According to a study of 200 companies published earlier today by IDC Denmark, Web surfing has surpassed email as the most prevalent method of spreading worms and viruses. (See IDC: Private Internet Use Insecure.)
"There is a common misconception that emails constitute the biggest security threat from the Internet," says Per Andersen, managing director at IDC Denmark. "But the survey shows that up to 30 percent of companies with 500 or more staff have been infected as a result of Internet surfing, while only 20 to 25 percent of the same companies experienced viruses and worms from emails."

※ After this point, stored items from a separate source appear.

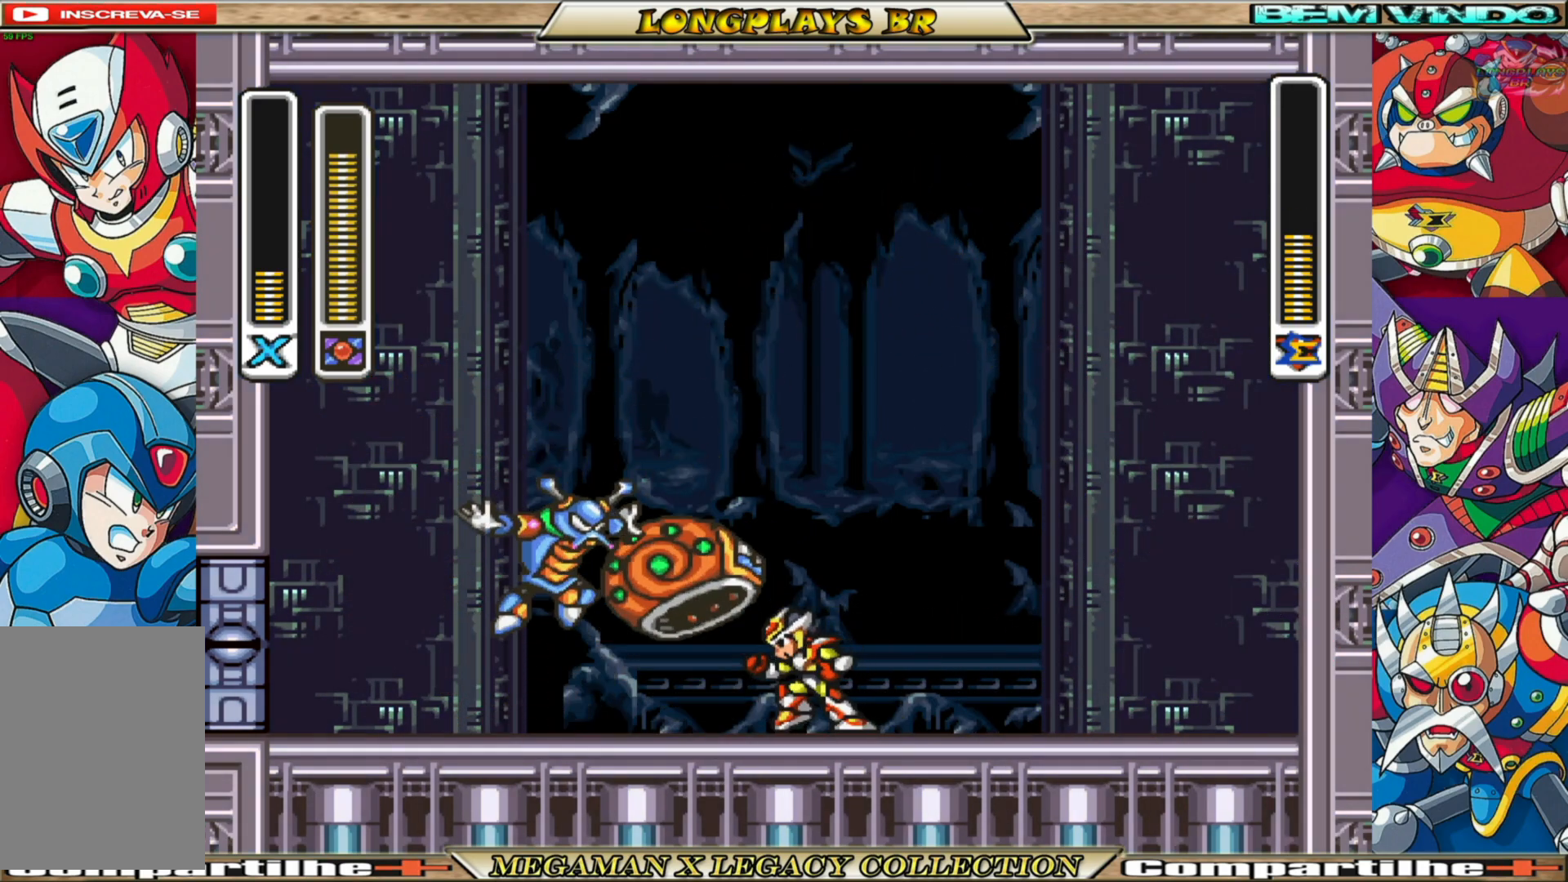
{"buttons": ["DPAD_LEFT"], "left_stick": "center", "right_stick": "center", "events": [[83, "DPAD_LEFT", "up"], [217, "X", "down"], [283, "X", "up"], [350, "DPAD_LEFT", "down"]]}
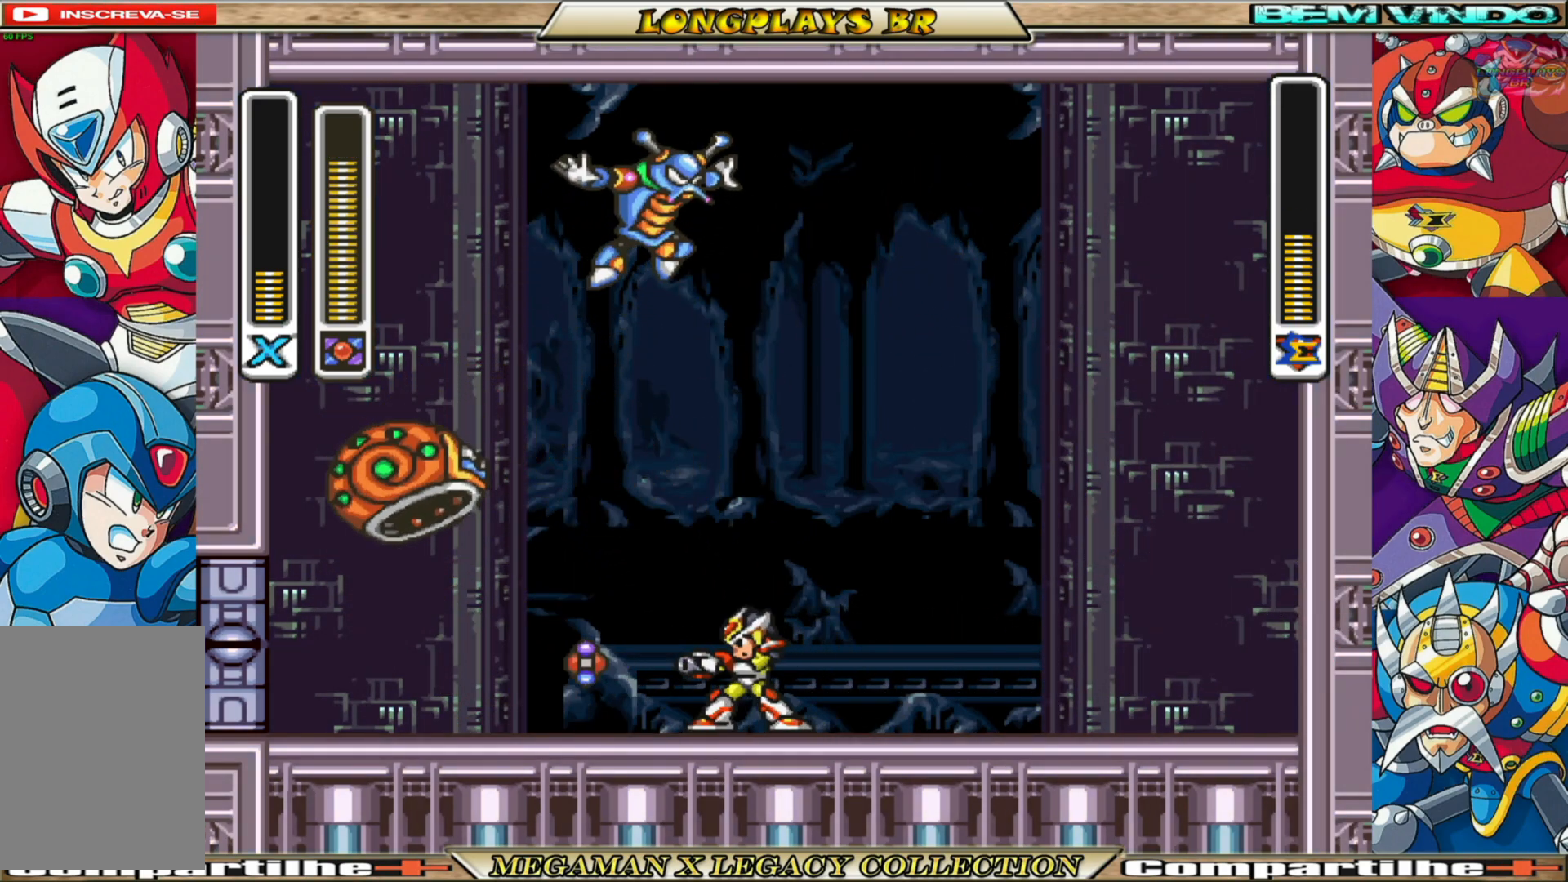
{"buttons": ["X"], "left_stick": "center", "right_stick": "center", "events": [[17, "B", "down"], [300, "DPAD_LEFT", "up"], [317, "B", "up"], [333, "DPAD_RIGHT", "down"], [450, "DPAD_RIGHT", "up"], [483, "X", "down"]]}
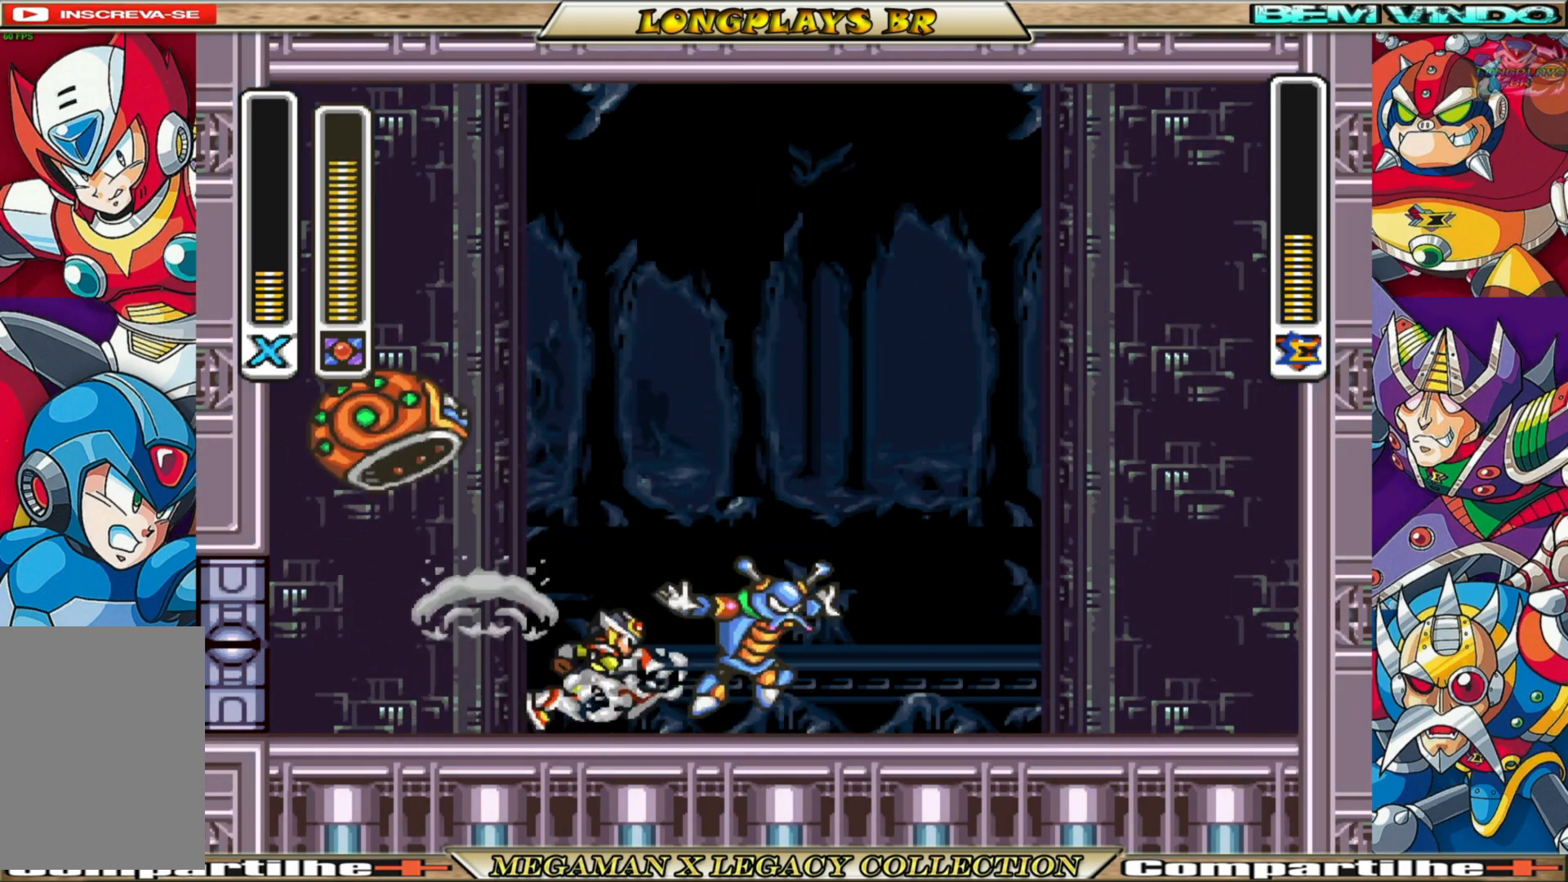
{"buttons": [], "left_stick": "center", "right_stick": "center", "events": [[100, "X", "up"], [300, "X", "down"], [417, "X", "up"]]}
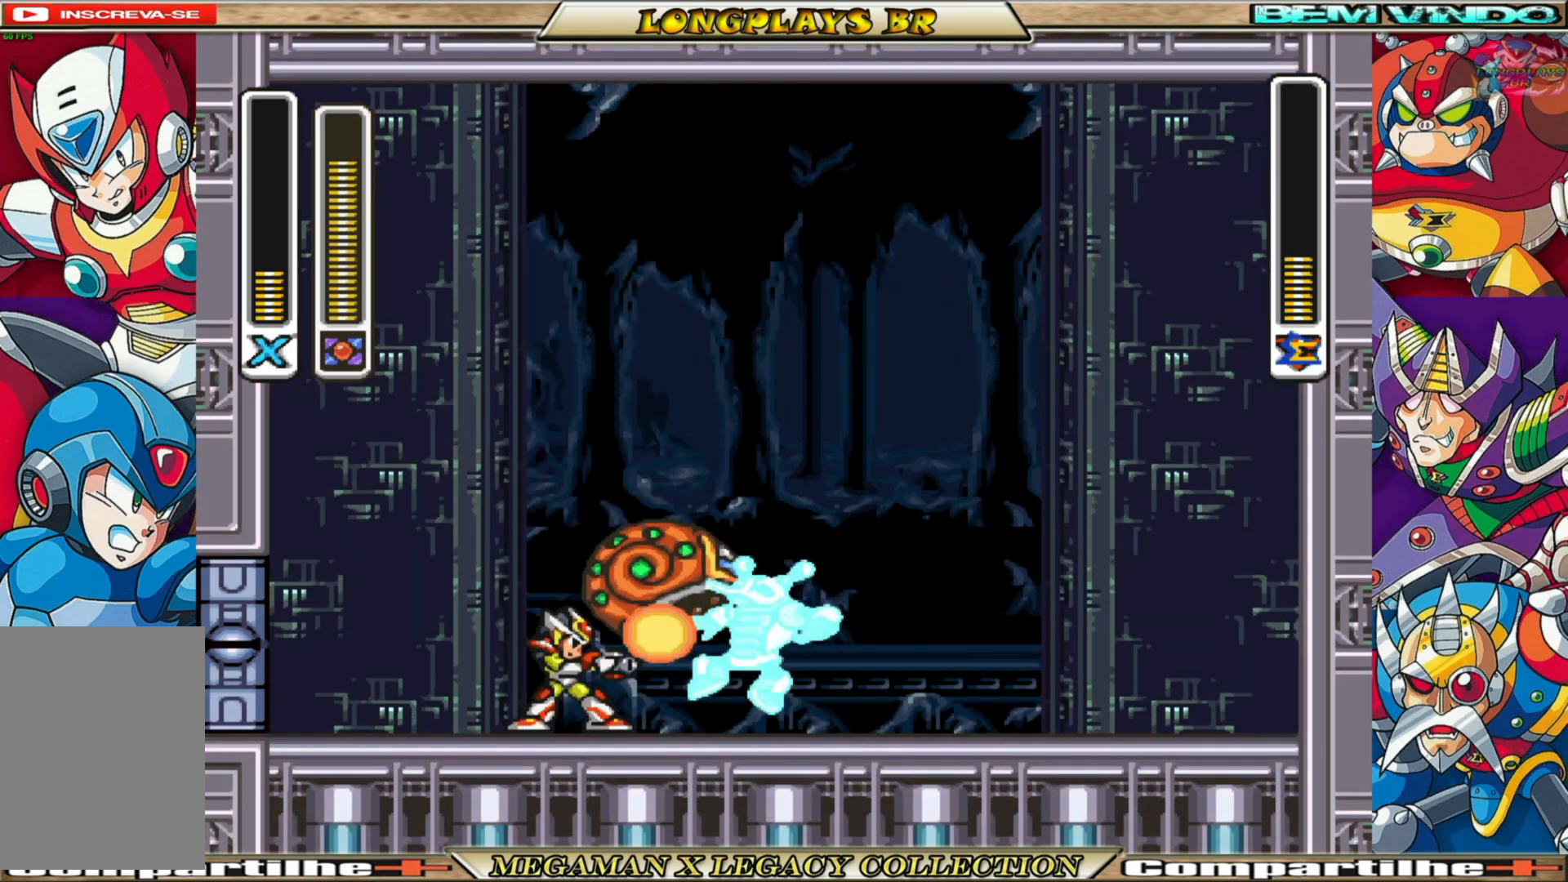
{"buttons": ["DPAD_RIGHT"], "left_stick": "center", "right_stick": "center", "events": [[267, "B", "down"], [300, "DPAD_RIGHT", "down"], [500, "B", "up"]]}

The study involved some 200 Danish companies with 500 or more employees. Of these, almost 40 percent reported that they had been infected with a worm or virus in the previous year.
Some 75 percent of the respondents to the IDC survey said they have established policies for Internet use, and "the vast majority" allow employees to use company Internet access for personal reasons, the research firm says. Even among companies that don't allow Web surfing for private purposes, about 30 percent said staff use the Internet for personal reasons anyway during business hours.
Website-borne viruses, worms, and Trojan horses don't always come from "red flag" sites such as those that offer pornography, experts observe. Any unknown site accessed over the corporate network -- even over a VPN or other home office connection -- could be a malware carrier, notes Preben Andersen, general manager of the Danish Computer Emergency Response Team. A Danish company was recently infected by a Trojan horse attached to a help file on a poker Website, he states.
The study raises the question of whether enterprises should build stronger policies against surfing the Web over company links. Companies that allow personal browsing have a higher incidence of infection by worms and viruses than those that don't, according to the research. Some companies have established hard-line policies that disallow users from using the Internet for any non-business reason.
But IDC's Andersen doesn't recommend this approach. "Today our work and private lives are so interlinked that it is unrealistic to think in terms of a ban on the use of company Internet connections for private purposes," he says.
A good Web behavior monitoring tool can help enterprises analyze surfing patterns and discourage users from straying to known problem sites, IDC's Andersen says. "And it can certainly be done in such a way that it does not constitute outright monitoring of the actions of every member of the staff," he says.